PMP Mail Archive: Re: PMP> what happens if we use UTF-8 in place of ASCII

PMP Mail Archive: Re: PMP> what happens if we use UTF-8 in place of ASCII

Re: PMP> what happens if we use UTF-8 in place of ASCII

David_Kellerman@nls.com
Fri, 25 Jul 1997 13:57:06 PST

> David, thanks for changing the name and focus of this topic. I have a
> question... does using UTF-8 put any greater burden on the agent in terms
> of size of character set and storage required? I've been trying to catch up
> with all those URGENT mail messages, I've pulled RFC 2044 and I think I
> know what UTF-8 is and why it exists... but I'm not sure what the consensus
> is regarding how much of Unicode or ISO 10646 is required behind the UTF-8.

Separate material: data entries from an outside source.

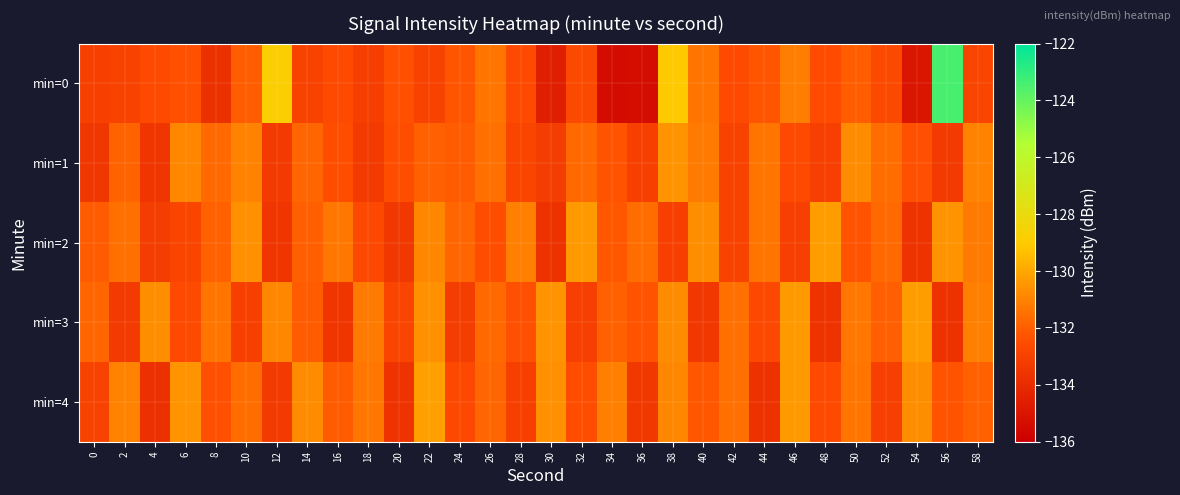

Reading left to right, extract all data points from this chart.

min=0: 0=-133.0	2=-132.9	4=-132.6	6=-132.3	8=-133.7	10=-132.0	12=-128.8	14=-133.0	16=-132.6	18=-133.1	20=-132.4	22=-133.0	24=-132.3	26=-131.4	28=-132.6	30=-134.6	32=-132.6	34=-135.4	36=-135.4	38=-129.1	40=-131.4	42=-132.6	44=-132.2	46=-131.2	48=-132.5	50=-132.0	52=-132.6	54=-135.0	56=-123.5	58=-132.8
min=1: 0=-133.5	2=-131.9	4=-133.5	6=-130.9	8=-131.7	10=-131.0	12=-133.3	14=-131.8	16=-132.5	18=-133.3	20=-132.5	22=-131.9	24=-132.1	26=-131.5	28=-132.8	30=-133.2	32=-131.7	34=-132.3	36=-133.0	38=-130.5	40=-131.2	42=-132.9	44=-131.4	46=-132.6	48=-133.1	50=-130.8	52=-131.6	54=-132.4	56=-133.3	58=-131.0
min=2: 0=-132.1	2=-131.5	4=-133.2	6=-132.8	8=-131.9	10=-130.6	12=-133.5	14=-132.0	16=-131.3	18=-132.7	20=-133.4	22=-130.9	24=-131.8	26=-132.5	28=-131.1	30=-133.7	32=-130.4	34=-132.2	36=-131.6	38=-133.0	40=-130.7	42=-132.9	44=-131.4	46=-133.1	48=-130.3	50=-132.3	52=-131.7	54=-133.6	56=-130.5	58=-131.2
min=3: 0=-131.8	2=-133.3	4=-130.7	6=-132.6	8=-131.4	10=-133.0	12=-130.9	14=-132.1	16=-133.5	18=-131.2	20=-132.8	22=-130.6	24=-133.2	26=-131.7	28=-132.4	30=-130.5	32=-133.1	34=-131.9	36=-132.3	38=-130.8	40=-133.4	42=-131.5	44=-132.7	46=-130.4	48=-133.6	50=-131.3	52=-132.0	54=-130.3	56=-133.7	58=-131.1
min=4: 0=-132.9	2=-131.0	4=-133.8	6=-130.5	8=-132.4	10=-131.6	12=-133.3	14=-130.8	16=-132.1	18=-131.3	20=-133.6	22=-130.2	24=-132.7	26=-131.8	28=-133.0	30=-130.6	32=-132.5	34=-131.1	36=-133.4	38=-130.9	40=-132.2	42=-131.5	44=-133.7	46=-130.4	48=-132.6	50=-131.4	52=-133.1	54=-130.7	56=-132.3	58=-131.9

Well code-wise, all of Unicode is behind UTF-8. But I think your
question really divides in two:

1. What's the impact if the agent is just passing UTF-8 strings back
and forth with the management application? I think here the effect
on storage requirements is "not much." ASCII codes remain the same.
There are other encodings that represent particular alphabets more
compactly, the difference for Latin texts looks relatively modest,
but there is a greater difference for some of the Asian character
sets. This is why you saw some sentiment toward increasing maximum
sizes on some objects in the latest flurry of e-mail. (I'm sure
there are code set experts who can give you real numbers.)

2. What's the impact if the agent displays these strings somewhere?
The cheap answer is "not my problem man" -- the MIB doesn't require
the agent to display any of the strings in question. Clearly, most
agents aren't going to be able to display all of a "universal"
character set like ISO 10646, so I think as a practical matter you
accept that the encoding is an interchange format, and the selection
of displayable characters is a separate implementation decision.

If the agent does intend to display the characters, the main impact
is translation (tables or code). And it's going to be proportional
to the size of your set of displayable characters. (If you display
only ASCII, translation's real cheap!) You get into some of the
Asian character sets and (as Tom has pointed out) the translation
tables get big; but put this in perspective, your glyph storage is
enormous, too.

In all of this, it looks to me as though the localization issues are a
bigger problem for the management application.